With every year and every spring-summer collection comes new trends, new colours and new silhouettes for girls' boutique clothing, but despite everything else changing, there was always one item of clothing that would always be on the rail, or so we thought.
A sneak peek of the upcoming collection by John Lewis had a conspicuous lack of floral midi dresses, a staple of boutiques up and down the high street.
The reason for this, according to fashion director Queralt Ferrer, is that the trend has been around far too long and it is time for people to move on.
This is in spite of their popularity with almost everyone, from the Princess of Wales to actors such as Emily Ratajkowski, and how the look is so versatile it can be a casual style with a pair of sneakers or with a pair of heels or Mary Jane shoes to create a look perfect for garden parties or wedding receptions.
Whilst floral dresses have been an on-and-off trend since time immemorial, the most recent rise of the floral look came as a response to the normcore movement of the early 2010s.
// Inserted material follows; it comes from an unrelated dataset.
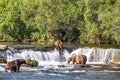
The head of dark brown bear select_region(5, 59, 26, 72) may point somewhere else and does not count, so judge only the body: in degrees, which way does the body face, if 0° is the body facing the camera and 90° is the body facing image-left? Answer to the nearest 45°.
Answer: approximately 270°

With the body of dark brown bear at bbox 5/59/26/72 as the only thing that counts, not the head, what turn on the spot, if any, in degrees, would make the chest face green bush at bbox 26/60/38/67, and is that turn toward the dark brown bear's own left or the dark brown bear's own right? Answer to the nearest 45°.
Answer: approximately 45° to the dark brown bear's own left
Near the end of the decade, as befits the fashion cycle, the floral midi made a striking comeback, as they were easy to wear, easy to make, bright and vibrant. In other words, they were a perfect antidote to anti-fashion.
They continued to be popular even as fashionistas were confined to their homes, as they were as suited to relaxing at home as they were enjoying the bright midday sun or the bright lights of a city centre.
However, unlike the white shirt or blouses emblazoned with Breton stripes, floral dresses are bright enough and noticeable enough to be vulnerable to the winds of change.
The rise of trends such as Y2K and the growing resurgence of separates instead of dresses, tailored cuts instead of loose fits and statement prints instead of flowers has led to the flowers returning to the wardrobe, at least for now.